### [Exercise details]
Your job is to print the listing exactly.

START Data extracts

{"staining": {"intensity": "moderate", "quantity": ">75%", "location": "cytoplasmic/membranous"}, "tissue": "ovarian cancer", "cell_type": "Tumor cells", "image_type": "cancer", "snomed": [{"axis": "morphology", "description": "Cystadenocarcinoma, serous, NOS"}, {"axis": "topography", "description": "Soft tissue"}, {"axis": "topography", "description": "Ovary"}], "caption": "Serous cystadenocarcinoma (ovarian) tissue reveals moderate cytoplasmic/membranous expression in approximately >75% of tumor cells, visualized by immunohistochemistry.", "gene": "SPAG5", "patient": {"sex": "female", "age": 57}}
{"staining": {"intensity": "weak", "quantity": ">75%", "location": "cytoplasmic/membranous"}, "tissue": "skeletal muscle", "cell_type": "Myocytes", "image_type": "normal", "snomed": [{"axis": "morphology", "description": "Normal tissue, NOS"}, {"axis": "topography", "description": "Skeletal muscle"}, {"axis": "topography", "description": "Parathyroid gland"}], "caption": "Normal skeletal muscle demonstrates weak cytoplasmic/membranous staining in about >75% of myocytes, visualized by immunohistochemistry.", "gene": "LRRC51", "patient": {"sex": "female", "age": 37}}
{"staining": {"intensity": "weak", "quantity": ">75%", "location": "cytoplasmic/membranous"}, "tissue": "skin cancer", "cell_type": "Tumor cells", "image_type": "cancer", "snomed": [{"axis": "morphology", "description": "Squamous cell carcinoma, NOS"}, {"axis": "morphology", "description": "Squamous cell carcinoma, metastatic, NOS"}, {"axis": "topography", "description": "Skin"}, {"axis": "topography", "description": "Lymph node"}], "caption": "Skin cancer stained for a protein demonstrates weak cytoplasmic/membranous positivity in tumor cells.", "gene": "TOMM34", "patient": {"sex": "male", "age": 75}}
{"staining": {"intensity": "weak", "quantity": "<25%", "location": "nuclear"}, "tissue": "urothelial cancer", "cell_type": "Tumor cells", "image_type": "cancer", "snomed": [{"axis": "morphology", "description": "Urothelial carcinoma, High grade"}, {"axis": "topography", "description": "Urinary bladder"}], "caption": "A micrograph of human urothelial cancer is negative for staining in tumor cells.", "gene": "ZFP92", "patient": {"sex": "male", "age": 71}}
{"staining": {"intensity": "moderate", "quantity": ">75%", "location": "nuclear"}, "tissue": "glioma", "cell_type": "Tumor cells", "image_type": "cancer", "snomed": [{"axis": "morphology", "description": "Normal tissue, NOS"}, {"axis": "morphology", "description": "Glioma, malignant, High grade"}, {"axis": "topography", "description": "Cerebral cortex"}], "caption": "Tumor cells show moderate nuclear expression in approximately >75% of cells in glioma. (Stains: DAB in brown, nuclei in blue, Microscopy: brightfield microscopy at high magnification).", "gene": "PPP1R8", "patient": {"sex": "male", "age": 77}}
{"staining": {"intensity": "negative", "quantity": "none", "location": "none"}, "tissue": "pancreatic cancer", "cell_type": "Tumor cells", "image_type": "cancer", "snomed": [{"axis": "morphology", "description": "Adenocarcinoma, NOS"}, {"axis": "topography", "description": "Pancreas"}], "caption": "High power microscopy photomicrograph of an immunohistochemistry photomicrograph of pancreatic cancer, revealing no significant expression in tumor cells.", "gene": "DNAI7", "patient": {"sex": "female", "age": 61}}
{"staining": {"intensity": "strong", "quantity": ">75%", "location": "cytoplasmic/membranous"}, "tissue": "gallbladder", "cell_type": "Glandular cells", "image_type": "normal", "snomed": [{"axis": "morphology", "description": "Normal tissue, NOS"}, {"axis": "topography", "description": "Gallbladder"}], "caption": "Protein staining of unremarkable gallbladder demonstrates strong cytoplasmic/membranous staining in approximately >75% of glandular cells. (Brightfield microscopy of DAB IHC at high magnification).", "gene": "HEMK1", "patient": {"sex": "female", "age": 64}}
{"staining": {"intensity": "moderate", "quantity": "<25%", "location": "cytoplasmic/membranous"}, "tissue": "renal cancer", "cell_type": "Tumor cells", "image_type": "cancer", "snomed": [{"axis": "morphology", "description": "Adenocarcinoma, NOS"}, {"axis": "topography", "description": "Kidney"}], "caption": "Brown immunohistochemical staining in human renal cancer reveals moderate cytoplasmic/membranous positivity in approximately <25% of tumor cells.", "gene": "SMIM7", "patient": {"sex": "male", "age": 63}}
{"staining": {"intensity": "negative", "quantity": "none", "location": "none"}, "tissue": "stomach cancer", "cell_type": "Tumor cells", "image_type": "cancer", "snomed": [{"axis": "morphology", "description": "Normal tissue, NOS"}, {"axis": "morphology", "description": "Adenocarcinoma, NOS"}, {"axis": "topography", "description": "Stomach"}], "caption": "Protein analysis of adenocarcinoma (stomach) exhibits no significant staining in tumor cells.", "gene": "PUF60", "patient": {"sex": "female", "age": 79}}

END Data extracts

### [Response to this exercise]
{"staining": {"intensity": "moderate", "quantity": ">75%", "location": "cytoplasmic/membranous"}, "tissue": "ovarian cancer", "cell_type": "Tumor cells", "image_type": "cancer", "snomed": [{"axis": "morphology", "description": "Cystadenocarcinoma, serous, NOS"}, {"axis": "topography", "description": "Soft tissue"}, {"axis": "topography", "description": "Ovary"}], "caption": "Serous cystadenocarcinoma (ovarian) tissue reveals moderate cytoplasmic/membranous expression in approximately >75% of tumor cells, visualized by immunohistochemistry.", "gene": "SPAG5", "patient": {"sex": "female", "age": 57}}
{"staining": {"intensity": "weak", "quantity": ">75%", "location": "cytoplasmic/membranous"}, "tissue": "skeletal muscle", "cell_type": "Myocytes", "image_type": "normal", "snomed": [{"axis": "morphology", "description": "Normal tissue, NOS"}, {"axis": "topography", "description": "Skeletal muscle"}, {"axis": "topography", "description": "Parathyroid gland"}], "caption": "Normal skeletal muscle demonstrates weak cytoplasmic/membranous staining in about >75% of myocytes, visualized by immunohistochemistry.", "gene": "LRRC51", "patient": {"sex": "female", "age": 37}}
{"staining": {"intensity": "weak", "quantity": ">75%", "location": "cytoplasmic/membranous"}, "tissue": "skin cancer", "cell_type": "Tumor cells", "image_type": "cancer", "snomed": [{"axis": "morphology", "description": "Squamous cell carcinoma, NOS"}, {"axis": "morphology", "description": "Squamous cell carcinoma, metastatic, NOS"}, {"axis": "topography", "description": "Skin"}, {"axis": "topography", "description": "Lymph node"}], "caption": "Skin cancer stained for a protein demonstrates weak cytoplasmic/membranous positivity in tumor cells.", "gene": "TOMM34", "patient": {"sex": "male", "age": 75}}
{"staining": {"intensity": "weak", "quantity": "<25%", "location": "nuclear"}, "tissue": "urothelial cancer", "cell_type": "Tumor cells", "image_type": "cancer", "snomed": [{"axis": "morphology", "description": "Urothelial carcinoma, High grade"}, {"axis": "topography", "description": "Urinary bladder"}], "caption": "A micrograph of human urothelial cancer is negative for staining in tumor cells.", "gene": "ZFP92", "patient": {"sex": "male", "age": 71}}
{"staining": {"intensity": "moderate", "quantity": ">75%", "location": "nuclear"}, "tissue": "glioma", "cell_type": "Tumor cells", "image_type": "cancer", "snomed": [{"axis": "morphology", "description": "Normal tissue, NOS"}, {"axis": "morphology", "description": "Glioma, malignant, High grade"}, {"axis": "topography", "description": "Cerebral cortex"}], "caption": "Tumor cells show moderate nuclear expression in approximately >75% of cells in glioma. (Stains: DAB in brown, nuclei in blue, Microscopy: brightfield microscopy at high magnification).", "gene": "PPP1R8", "patient": {"sex": "male", "age": 77}}
{"staining": {"intensity": "negative", "quantity": "none", "location": "none"}, "tissue": "pancreatic cancer", "cell_type": "Tumor cells", "image_type": "cancer", "snomed": [{"axis": "morphology", "description": "Adenocarcinoma, NOS"}, {"axis": "topography", "description": "Pancreas"}], "caption": "High power microscopy photomicrograph of an immunohistochemistry photomicrograph of pancreatic cancer, revealing no significant expression in tumor cells.", "gene": "DNAI7", "patient": {"sex": "female", "age": 61}}
{"staining": {"intensity": "strong", "quantity": ">75%", "location": "cytoplasmic/membranous"}, "tissue": "gallbladder", "cell_type": "Glandular cells", "image_type": "normal", "snomed": [{"axis": "morphology", "description": "Normal tissue, NOS"}, {"axis": "topography", "description": "Gallbladder"}], "caption": "Protein staining of unremarkable gallbladder demonstrates strong cytoplasmic/membranous staining in approximately >75% of glandular cells. (Brightfield microscopy of DAB IHC at high magnification).", "gene": "HEMK1", "patient": {"sex": "female", "age": 64}}
{"staining": {"intensity": "moderate", "quantity": "<25%", "location": "cytoplasmic/membranous"}, "tissue": "renal cancer", "cell_type": "Tumor cells", "image_type": "cancer", "snomed": [{"axis": "morphology", "description": "Adenocarcinoma, NOS"}, {"axis": "topography", "description": "Kidney"}], "caption": "Brown immunohistochemical staining in human renal cancer reveals moderate cytoplasmic/membranous positivity in approximately <25% of tumor cells.", "gene": "SMIM7", "patient": {"sex": "male", "age": 63}}
{"staining": {"intensity": "negative", "quantity": "none", "location": "none"}, "tissue": "stomach cancer", "cell_type": "Tumor cells", "image_type": "cancer", "snomed": [{"axis": "morphology", "description": "Normal tissue, NOS"}, {"axis": "morphology", "description": "Adenocarcinoma, NOS"}, {"axis": "topography", "description": "Stomach"}], "caption": "Protein analysis of adenocarcinoma (stomach) exhibits no significant staining in tumor cells.", "gene": "PUF60", "patient": {"sex": "female", "age": 79}}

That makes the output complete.